The Hanson scales are based on minor thirds. Dividing an octave into 53 equal parts gives a good approximation for a minor third of 14 microsteps. This is to say that 6/5, the frequency ratio of a just tuned minor third, is very close to 2^(14/53). Almost every key on the keyboard has some other key which is 14 microsteps higher and another key which is 14 microsteps lower. Only the E has no key 14 microsteps lower, and only the Eb has no key 14 microsteps higher. These are the notes at the two ends of the stack of minor thirds from which the Hanson[12] scale is constructed.
These minor third relationships can be marked on the keyboard:
Most of the 14 microstep minor thirds appear where they should on a conventional keyboard. For example, C to Eb is a conventional minor third, and with this tuning the notes are indeed 14 microsteps apart. But the fit is not perfect. Some intervals of 3 conventional half-steps are not 14 microsteps apart, e.g. D to F. Instead, it is D to F# that is 14 half-steps. In the above diagram, I used dashed arrows to indicate intervals of 14 microsteps that do not appear 3 conventional half steps apart on the keyboard.

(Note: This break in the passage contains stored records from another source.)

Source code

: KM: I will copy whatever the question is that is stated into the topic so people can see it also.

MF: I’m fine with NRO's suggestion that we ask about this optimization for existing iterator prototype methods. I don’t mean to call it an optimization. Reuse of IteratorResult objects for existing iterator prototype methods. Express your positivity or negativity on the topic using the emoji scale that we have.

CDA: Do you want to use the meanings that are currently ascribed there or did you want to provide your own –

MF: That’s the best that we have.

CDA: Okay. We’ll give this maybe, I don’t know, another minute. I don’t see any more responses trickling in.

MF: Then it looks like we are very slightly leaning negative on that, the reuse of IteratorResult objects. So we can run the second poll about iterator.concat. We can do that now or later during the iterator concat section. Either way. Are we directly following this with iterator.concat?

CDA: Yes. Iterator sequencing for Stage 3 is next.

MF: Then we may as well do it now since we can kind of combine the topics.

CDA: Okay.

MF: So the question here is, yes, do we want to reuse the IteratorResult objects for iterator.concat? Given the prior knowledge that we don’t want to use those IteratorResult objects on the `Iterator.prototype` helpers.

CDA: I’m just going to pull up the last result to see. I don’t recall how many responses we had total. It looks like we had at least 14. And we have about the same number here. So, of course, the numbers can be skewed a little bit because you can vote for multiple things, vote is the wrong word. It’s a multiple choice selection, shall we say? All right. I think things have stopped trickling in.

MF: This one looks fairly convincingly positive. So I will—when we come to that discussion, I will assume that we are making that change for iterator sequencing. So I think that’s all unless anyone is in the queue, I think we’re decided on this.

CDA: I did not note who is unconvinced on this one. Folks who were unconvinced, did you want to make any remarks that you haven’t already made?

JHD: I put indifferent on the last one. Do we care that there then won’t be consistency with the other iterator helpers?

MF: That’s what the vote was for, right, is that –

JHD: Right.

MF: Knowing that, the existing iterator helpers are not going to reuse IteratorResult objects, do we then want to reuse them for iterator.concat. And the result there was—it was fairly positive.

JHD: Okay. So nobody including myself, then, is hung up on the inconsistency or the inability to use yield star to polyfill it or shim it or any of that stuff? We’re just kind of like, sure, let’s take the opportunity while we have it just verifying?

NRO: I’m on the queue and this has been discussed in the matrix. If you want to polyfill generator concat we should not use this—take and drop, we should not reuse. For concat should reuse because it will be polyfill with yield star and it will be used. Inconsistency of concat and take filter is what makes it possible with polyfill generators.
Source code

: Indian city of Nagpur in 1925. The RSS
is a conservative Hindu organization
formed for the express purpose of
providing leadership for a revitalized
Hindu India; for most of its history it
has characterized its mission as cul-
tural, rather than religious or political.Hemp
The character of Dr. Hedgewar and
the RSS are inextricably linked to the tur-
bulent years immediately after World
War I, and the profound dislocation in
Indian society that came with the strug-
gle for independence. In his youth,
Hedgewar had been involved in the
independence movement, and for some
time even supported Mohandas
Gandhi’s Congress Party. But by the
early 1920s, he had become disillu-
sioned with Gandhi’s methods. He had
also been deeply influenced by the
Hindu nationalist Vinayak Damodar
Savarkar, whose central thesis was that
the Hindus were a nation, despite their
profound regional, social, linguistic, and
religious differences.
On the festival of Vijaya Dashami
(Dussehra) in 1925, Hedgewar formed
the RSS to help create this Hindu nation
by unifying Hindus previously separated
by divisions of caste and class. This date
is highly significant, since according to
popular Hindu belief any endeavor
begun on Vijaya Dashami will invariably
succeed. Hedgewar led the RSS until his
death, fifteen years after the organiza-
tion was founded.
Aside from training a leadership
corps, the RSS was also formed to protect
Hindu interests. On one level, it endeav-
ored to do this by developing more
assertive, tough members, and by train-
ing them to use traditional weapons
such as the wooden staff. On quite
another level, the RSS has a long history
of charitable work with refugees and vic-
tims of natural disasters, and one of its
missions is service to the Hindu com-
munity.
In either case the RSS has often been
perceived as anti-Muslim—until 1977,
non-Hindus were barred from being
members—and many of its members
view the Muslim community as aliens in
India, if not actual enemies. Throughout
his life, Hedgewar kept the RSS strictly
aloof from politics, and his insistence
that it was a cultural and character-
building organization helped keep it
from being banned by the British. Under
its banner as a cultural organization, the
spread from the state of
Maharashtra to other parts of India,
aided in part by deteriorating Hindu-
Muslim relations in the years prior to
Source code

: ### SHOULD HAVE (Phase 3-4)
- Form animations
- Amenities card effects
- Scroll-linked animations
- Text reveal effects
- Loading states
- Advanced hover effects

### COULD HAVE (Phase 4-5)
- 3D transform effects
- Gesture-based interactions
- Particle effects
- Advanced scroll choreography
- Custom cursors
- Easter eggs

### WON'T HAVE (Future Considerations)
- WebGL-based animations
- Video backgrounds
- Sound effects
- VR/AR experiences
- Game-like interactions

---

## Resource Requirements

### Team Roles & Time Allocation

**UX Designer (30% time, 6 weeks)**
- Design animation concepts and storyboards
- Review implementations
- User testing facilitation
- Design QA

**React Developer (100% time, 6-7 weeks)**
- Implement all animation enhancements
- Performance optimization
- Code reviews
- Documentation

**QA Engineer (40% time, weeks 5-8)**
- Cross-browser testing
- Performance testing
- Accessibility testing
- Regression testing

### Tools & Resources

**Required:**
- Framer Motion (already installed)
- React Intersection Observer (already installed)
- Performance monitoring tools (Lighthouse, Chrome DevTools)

What makes the Hanson scale interesting is that it takes advantage of the tempering of the Kleisma by the underlying microtonal system. Even though the Hanson scale is built out of minor thirds, intervals of a perfect fifth appear. When the octave is divided into 53 equal parts, a perfect fifth is represented as 31 microsteps. It is the very close approximation of 3/2 by 2^(31/53) that makes 53 interesting musically.
The perfect fifths in the Hanson scale appear as follows on the keyboard:
Here again solid arrows are used when the perfect fifth appears in a conventional way, i.e. separated by 7 conventional half steps. Dashed arrows are used when a perfect fifth appears unconventionally.
Given a conventional keyboard, conventional music can easily be played in this unconventional tuning, e.g. a minuet.